From the Asbury Park Press:

Amount of tax relief still undecided

New Jersey’s legislative leaders say they hope Gov. Corzine will agree to devote all of the revenue from last year’s sales tax increase to easing the state’s property taxes — the nation’s highest.

But Corzine’s administration, as it prepares a budget plan for introduction next week, hasn’t agreed to that as it tries to fix a $2 billion budget hole.

Voters in November approved dedicating half the money earned from the July sales tax increase to property tax relief, and Assembly Speaker Joseph Roberts Jr. and Senate President Richard J. Codey want to see voters decide this year whether to dedicate the rest to easing the nation’s highest property taxes.

“I am still committed to that and am very optimistic we can do that,” said Roberts, D-Camden.

Codey, D-Essex, said putting all money raised by the sales tax increase toward property tax help should be doable, but Corzine’s administration remained cautious.

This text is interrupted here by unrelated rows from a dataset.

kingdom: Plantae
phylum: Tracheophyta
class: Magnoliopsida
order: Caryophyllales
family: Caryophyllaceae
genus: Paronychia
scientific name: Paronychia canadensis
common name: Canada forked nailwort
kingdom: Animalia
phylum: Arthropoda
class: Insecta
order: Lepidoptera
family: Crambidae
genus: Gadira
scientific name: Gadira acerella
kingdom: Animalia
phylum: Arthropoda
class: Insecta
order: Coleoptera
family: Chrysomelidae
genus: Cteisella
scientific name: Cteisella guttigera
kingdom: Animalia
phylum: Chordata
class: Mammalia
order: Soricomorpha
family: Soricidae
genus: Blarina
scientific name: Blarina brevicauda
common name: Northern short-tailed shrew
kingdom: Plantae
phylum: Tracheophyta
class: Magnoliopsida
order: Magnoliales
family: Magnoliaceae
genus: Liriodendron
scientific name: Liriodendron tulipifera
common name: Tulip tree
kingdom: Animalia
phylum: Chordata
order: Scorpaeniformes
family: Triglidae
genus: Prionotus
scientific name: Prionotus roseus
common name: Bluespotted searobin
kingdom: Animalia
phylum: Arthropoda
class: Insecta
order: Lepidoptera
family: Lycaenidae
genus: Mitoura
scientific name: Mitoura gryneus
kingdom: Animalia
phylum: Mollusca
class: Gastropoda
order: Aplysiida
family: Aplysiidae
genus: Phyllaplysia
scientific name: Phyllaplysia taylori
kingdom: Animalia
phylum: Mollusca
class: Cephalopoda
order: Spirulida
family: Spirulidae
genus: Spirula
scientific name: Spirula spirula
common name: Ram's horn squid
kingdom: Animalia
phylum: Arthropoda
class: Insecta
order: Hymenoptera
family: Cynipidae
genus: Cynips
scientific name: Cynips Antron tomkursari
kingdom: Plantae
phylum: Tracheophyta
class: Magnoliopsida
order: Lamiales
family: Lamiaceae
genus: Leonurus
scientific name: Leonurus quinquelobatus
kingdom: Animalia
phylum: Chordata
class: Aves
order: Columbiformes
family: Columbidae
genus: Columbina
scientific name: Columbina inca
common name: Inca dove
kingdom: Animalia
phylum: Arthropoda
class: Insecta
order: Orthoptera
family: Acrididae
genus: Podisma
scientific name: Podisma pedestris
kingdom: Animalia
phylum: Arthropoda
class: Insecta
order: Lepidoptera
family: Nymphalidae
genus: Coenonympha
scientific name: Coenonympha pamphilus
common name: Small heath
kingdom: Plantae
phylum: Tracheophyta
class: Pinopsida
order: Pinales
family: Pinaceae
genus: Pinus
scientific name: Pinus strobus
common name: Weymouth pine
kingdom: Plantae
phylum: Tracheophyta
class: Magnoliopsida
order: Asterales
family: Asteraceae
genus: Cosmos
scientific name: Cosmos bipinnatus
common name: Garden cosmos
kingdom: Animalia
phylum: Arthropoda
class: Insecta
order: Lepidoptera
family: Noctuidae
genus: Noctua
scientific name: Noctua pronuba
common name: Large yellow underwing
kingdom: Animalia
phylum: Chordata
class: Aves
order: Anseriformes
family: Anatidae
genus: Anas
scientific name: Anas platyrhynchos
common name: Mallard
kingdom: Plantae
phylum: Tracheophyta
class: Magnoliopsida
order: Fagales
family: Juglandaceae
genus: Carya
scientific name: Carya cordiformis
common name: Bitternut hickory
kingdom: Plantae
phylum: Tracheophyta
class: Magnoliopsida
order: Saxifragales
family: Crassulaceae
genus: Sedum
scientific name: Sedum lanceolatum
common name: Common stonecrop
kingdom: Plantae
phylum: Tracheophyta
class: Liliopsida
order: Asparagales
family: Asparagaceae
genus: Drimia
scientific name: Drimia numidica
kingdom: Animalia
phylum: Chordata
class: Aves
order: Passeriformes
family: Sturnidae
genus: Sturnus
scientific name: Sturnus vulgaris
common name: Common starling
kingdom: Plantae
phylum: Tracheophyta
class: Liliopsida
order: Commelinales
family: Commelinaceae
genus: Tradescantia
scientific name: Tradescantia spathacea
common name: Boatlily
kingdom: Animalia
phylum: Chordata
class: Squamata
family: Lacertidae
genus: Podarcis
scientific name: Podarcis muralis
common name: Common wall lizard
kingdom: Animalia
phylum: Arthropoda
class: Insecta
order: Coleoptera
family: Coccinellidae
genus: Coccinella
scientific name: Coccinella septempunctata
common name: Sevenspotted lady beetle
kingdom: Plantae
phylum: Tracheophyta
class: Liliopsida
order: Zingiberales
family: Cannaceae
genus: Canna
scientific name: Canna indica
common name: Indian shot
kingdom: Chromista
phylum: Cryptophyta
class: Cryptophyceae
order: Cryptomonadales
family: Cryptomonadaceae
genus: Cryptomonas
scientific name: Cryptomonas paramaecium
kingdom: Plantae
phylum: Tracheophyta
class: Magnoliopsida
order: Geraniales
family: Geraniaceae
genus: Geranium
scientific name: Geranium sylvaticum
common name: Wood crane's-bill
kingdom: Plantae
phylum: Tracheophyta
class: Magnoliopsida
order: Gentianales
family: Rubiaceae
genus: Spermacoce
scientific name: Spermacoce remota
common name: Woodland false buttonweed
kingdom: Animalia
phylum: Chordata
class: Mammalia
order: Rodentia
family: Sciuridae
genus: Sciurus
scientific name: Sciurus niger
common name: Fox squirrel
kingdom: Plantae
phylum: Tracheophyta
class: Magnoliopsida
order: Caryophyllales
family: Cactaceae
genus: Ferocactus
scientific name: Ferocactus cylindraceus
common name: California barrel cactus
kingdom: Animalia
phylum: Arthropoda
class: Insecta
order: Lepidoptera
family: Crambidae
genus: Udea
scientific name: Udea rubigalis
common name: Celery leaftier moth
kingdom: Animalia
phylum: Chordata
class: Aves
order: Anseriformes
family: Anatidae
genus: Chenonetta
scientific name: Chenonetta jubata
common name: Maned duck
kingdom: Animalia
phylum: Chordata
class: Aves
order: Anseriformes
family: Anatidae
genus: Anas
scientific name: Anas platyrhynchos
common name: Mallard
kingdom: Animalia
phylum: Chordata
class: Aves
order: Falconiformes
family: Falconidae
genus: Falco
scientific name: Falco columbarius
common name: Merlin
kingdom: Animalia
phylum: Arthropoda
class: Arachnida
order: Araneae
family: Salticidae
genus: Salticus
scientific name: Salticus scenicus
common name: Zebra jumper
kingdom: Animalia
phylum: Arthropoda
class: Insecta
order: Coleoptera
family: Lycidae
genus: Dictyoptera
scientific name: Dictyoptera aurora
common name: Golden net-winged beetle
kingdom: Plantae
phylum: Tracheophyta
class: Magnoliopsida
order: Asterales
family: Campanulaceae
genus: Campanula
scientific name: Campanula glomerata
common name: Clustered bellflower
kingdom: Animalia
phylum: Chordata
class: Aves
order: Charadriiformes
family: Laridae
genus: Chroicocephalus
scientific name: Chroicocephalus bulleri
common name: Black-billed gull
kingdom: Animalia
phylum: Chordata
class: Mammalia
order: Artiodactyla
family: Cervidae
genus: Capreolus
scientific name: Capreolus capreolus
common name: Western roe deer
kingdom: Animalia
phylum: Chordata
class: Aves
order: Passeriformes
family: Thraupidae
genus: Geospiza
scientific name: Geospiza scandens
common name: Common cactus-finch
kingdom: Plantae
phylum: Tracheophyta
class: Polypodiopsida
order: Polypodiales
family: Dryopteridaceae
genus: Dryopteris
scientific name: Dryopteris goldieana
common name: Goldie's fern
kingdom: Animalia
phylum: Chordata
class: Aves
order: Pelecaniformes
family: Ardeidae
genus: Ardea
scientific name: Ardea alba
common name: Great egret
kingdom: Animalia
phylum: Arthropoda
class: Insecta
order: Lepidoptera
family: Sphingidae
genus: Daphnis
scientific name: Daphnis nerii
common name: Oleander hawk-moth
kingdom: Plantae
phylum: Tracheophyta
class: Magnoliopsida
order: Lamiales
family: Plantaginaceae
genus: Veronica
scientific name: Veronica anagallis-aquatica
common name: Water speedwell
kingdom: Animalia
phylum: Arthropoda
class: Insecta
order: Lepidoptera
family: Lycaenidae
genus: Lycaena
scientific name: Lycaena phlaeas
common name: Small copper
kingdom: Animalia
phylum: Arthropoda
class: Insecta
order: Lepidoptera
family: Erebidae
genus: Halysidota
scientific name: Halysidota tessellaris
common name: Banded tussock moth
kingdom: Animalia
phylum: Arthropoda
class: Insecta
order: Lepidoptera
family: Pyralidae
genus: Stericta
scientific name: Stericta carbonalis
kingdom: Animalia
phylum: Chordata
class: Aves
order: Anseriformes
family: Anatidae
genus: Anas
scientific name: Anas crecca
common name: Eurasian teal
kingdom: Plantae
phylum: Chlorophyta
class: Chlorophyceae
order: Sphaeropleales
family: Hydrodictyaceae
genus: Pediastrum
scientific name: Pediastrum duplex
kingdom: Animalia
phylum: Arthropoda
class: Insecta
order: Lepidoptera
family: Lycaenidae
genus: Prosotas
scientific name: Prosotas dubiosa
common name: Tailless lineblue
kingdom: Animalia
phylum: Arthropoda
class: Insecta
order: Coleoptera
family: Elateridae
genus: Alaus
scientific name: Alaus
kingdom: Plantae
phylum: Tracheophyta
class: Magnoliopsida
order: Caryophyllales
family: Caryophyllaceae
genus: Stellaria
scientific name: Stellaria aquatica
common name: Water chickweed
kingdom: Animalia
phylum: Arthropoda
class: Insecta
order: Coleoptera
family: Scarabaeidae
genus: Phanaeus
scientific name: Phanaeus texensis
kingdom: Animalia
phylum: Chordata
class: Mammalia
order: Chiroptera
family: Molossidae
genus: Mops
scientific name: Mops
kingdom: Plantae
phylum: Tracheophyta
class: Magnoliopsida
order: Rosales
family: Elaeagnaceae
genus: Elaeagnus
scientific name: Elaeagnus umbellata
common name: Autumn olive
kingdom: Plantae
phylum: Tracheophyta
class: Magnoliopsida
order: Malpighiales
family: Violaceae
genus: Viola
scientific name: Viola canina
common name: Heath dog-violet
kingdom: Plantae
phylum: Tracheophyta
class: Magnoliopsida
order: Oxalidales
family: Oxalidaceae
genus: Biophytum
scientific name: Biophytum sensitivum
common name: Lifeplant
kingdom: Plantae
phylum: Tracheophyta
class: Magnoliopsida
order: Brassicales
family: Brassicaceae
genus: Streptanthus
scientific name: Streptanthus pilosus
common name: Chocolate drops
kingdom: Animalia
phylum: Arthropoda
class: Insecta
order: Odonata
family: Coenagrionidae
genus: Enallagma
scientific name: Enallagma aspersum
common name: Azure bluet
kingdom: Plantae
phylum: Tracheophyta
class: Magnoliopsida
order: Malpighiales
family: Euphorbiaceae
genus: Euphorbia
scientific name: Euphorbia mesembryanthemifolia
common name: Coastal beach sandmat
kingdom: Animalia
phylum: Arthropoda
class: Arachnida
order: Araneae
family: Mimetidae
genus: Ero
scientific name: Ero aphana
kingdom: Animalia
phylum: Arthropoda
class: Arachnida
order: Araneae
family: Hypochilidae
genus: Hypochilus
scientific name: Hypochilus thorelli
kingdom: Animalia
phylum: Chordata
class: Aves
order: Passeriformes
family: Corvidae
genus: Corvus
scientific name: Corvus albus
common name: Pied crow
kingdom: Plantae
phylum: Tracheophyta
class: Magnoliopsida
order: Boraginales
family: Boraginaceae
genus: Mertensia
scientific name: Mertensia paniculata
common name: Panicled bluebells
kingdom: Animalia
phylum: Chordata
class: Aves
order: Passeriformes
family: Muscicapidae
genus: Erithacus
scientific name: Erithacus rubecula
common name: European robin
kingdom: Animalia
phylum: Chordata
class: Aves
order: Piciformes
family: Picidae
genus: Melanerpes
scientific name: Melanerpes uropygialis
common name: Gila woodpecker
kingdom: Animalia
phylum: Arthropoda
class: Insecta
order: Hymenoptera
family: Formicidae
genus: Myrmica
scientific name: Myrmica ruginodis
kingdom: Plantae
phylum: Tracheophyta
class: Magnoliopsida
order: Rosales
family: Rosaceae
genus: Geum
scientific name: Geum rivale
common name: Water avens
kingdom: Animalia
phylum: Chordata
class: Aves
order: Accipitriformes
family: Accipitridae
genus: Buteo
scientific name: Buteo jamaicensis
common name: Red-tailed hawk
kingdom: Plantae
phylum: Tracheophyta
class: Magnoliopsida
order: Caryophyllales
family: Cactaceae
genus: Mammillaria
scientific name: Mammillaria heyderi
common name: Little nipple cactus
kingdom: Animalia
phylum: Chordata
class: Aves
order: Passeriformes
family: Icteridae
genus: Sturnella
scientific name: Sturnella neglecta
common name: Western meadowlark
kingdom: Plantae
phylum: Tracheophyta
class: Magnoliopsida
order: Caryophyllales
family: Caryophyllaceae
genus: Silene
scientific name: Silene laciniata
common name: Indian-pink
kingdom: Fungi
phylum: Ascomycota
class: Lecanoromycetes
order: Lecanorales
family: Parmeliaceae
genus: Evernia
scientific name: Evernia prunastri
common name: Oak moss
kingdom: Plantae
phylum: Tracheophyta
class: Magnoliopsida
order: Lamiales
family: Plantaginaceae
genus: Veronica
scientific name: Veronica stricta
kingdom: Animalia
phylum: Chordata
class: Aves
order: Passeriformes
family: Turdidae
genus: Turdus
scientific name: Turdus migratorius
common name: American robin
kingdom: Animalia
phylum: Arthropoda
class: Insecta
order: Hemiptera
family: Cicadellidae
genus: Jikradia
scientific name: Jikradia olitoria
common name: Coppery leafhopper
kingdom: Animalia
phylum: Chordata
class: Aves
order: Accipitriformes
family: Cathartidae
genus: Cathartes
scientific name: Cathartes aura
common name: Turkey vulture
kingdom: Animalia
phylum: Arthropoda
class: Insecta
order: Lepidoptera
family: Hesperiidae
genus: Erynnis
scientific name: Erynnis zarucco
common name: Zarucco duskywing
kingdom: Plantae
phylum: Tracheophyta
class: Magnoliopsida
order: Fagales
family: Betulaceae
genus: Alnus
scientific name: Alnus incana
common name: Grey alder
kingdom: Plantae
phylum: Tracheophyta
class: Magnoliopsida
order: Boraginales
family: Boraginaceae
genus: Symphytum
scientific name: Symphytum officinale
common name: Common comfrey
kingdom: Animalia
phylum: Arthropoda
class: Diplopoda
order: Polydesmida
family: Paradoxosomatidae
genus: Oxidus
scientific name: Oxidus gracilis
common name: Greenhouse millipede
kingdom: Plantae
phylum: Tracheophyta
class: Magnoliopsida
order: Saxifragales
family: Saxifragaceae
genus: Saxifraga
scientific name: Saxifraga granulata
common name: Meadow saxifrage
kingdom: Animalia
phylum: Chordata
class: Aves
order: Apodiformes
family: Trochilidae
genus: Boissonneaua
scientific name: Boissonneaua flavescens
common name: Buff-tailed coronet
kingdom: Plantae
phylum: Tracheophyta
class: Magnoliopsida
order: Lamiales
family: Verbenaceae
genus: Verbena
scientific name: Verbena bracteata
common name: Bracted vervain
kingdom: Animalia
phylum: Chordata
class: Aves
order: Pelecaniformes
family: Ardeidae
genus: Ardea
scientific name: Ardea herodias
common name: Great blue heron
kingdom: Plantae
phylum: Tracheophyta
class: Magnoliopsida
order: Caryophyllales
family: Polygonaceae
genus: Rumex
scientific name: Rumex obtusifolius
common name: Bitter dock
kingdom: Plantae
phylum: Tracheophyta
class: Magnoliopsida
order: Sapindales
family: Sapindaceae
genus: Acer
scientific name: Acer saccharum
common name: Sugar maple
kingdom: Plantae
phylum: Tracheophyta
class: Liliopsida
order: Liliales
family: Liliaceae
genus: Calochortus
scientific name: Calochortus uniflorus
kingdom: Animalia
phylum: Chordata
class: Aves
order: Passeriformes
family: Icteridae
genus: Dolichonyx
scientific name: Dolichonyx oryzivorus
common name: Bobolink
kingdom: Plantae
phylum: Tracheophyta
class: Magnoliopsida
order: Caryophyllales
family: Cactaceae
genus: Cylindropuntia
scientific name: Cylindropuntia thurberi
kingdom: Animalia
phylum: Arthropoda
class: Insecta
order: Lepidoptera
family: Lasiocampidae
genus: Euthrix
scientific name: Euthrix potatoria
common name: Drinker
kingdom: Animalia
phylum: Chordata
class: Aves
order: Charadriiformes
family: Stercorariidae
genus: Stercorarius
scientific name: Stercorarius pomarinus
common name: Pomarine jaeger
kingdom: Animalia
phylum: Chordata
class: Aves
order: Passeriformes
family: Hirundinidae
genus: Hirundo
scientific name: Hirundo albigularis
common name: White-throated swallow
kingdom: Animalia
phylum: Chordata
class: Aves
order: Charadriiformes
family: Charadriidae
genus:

Corzine proposed increasing the sales tax from 6 percent to 7 percent last year to help tackle chronic state budget woes and faces a projected $2 billion budget deficit for the fiscal year that starts July 1. He will introduce his budget plan on Thursday.

“Providing additional property tax relief remains a goal, but we’re still obviously in a structural budget deficit situation,” Treasury Department spokesman Tom Vincz said.

But Codey said he’s optimistic increased bonuses on Wall Street last year will boost state income tax collections and help eliminate the $2 billion hole.